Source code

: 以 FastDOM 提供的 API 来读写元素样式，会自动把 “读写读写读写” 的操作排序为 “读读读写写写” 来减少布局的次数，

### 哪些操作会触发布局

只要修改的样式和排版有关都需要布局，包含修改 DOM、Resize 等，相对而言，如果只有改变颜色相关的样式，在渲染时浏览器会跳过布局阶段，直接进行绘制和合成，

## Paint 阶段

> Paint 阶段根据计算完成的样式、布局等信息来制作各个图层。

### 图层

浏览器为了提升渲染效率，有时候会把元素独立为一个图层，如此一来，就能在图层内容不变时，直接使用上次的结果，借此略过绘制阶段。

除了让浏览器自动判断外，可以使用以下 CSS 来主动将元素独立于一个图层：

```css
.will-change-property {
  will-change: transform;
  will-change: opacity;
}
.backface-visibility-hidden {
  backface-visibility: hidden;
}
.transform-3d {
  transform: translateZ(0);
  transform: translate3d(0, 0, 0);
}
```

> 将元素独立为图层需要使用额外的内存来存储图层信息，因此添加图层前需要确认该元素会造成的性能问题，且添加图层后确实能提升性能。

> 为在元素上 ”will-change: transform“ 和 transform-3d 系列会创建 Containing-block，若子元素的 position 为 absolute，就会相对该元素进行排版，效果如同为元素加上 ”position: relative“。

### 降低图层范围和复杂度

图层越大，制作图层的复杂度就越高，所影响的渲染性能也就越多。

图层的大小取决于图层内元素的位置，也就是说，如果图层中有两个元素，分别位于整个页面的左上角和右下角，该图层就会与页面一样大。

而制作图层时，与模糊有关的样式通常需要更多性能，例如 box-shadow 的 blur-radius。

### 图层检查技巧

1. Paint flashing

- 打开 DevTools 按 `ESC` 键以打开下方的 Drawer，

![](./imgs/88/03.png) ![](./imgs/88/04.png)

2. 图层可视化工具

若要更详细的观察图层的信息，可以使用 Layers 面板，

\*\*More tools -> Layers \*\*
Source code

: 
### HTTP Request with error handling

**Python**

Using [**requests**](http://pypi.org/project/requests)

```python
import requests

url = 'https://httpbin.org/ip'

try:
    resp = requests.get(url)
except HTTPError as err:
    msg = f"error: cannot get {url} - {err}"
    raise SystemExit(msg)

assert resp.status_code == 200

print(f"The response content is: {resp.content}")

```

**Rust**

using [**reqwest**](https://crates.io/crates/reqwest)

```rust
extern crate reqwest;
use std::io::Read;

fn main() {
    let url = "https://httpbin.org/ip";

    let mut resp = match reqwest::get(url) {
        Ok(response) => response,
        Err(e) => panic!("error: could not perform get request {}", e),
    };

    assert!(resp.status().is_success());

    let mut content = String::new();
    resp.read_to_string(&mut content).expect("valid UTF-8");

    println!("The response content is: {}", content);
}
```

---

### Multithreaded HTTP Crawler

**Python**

* * *

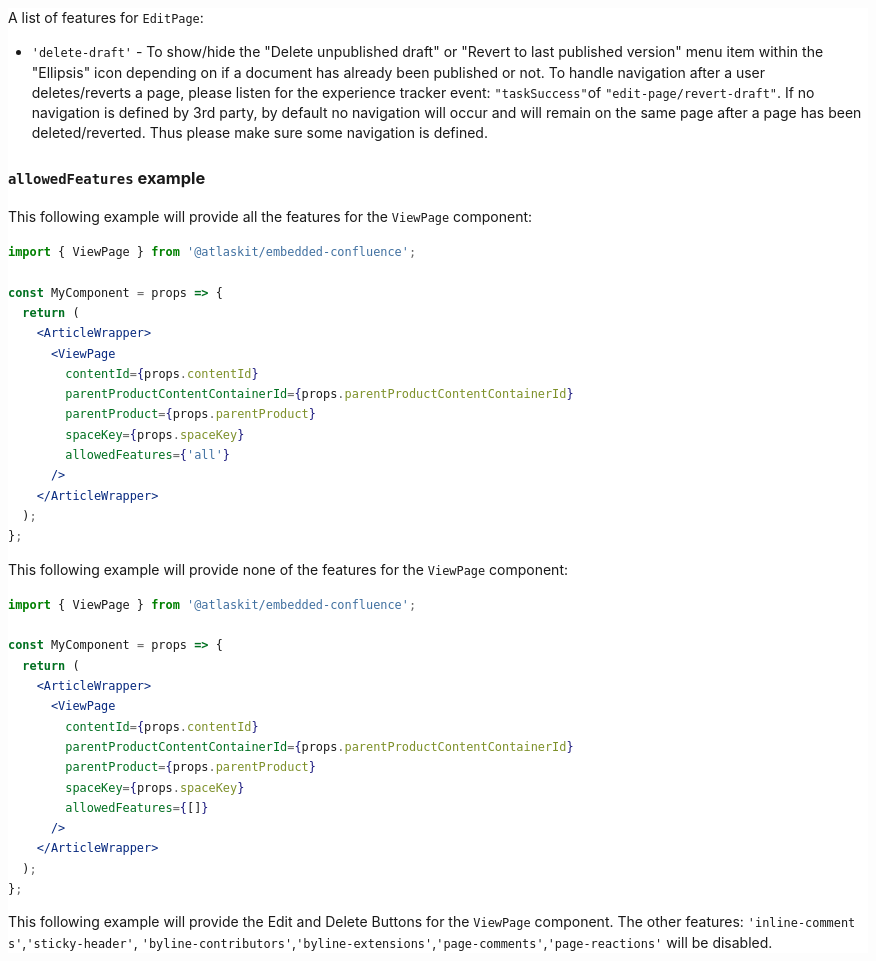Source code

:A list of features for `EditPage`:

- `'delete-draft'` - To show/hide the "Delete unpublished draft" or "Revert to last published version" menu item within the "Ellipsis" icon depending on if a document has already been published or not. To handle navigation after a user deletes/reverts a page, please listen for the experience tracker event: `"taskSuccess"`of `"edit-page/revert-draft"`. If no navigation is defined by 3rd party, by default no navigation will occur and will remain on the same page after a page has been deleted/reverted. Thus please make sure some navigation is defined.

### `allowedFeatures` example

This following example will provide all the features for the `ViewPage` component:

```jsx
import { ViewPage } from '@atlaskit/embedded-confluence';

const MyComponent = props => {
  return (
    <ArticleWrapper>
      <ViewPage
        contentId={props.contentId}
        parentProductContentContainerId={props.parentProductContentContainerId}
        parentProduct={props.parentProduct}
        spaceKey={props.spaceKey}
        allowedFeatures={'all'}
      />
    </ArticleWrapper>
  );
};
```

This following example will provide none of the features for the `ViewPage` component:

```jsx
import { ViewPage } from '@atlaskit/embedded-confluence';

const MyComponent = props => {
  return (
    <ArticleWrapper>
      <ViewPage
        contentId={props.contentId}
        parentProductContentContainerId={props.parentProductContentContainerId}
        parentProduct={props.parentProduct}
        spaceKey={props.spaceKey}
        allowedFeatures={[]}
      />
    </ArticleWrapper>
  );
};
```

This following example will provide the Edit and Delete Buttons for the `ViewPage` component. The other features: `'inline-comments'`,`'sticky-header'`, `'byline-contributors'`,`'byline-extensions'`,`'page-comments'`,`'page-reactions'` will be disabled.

What this task involves:
Locate and copy each line in the data above that includes the word "visibility".

Answer space:
.backface-visibility-hidden {
  backface-visibility: hidden;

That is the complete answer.